It’s desperately needing help but not being able to ask because you’re not sure who you can trust or who cares about you. Does anyone care about you? Will anyone understand? Are you crazy?

Why won’t this stop?

It’s disorganization, confusion, and the unknown gets you the most. As you question everything about your life — as you fill with doubt and fear — your mind unravels because if you can’t trust your own thoughts, what can you trust?

It’s not being able to stay angry. It’s not being able to call someone out, and you know it’s selfish. You know it’s not good enough to hide out of a situation. You know it’s unfair. But God, it’s knowing you can’t handle the conflict. It’s knowing you’re always in the wrong. It’s knowing this person will leave you if you try. It’s knowing it’s not worth it, telling yourself you’ll get over it.

Coward, coward, coward.

And how do you explain? How can you make someone understand your rapid train of thought? It’s impossible to give them your perspective when you’re not even sure yourself. They’re never going to understand; it’s better to move on. Let it go. Bury it. You don’t want to be more of a hassle. Suppress. Hold your tongue.

Insane; you’re “insane.” An insane coward. Everyone’s going to leave you. Coward. Insane. Alone. Coward. Insane. Alone.

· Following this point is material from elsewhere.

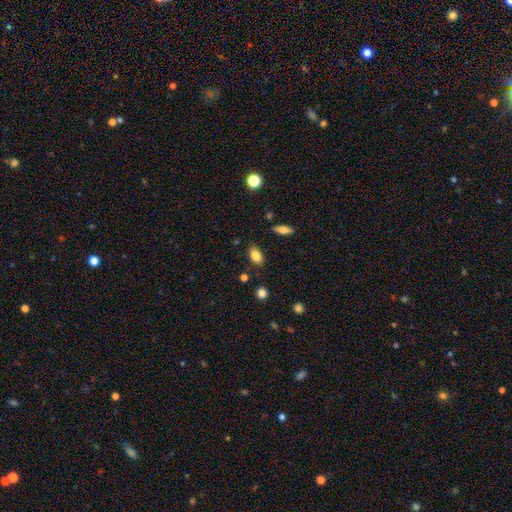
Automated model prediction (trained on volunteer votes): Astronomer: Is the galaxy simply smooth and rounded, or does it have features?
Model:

Missing out on events becomes the norm — nights out, weekends away, because you know you’re not really wanted there. And you sit and think about everything you miss and how you weren’t wanted for years beyond anyone else remembering that party even happened. You wish you’d gone; you so, so wanted to go. You really, really did with all of your heart, but no one else wanted you to. You wish they did harder than anything. Loneliness creeps in, further and further, so that no matter how many people you are with, you can’t escape it.

So that even when you do go, you don’t feel part of the group. You’re convinced they don’t want you here. You’re in a room with one hundred people who you should be calling your friends. But you feel just as isolated as you would in a jail cell.

Are you wearing the right thing? Who are you going with? Who will you sit with? What time? You can’t be first but there’s no chance you can be late. Is your hair OK? They’re laughing at your make up. Laughing at you. You’re being too loud. Stop talking. You’re not talking enough, stop being antisocial. They don’t want you here. Go home.

It’s pushing people away and hoping to God they’ll come back.

But they don’t. They never do if you push hard enough. But it’s better than being left behind because at least you had some control, right?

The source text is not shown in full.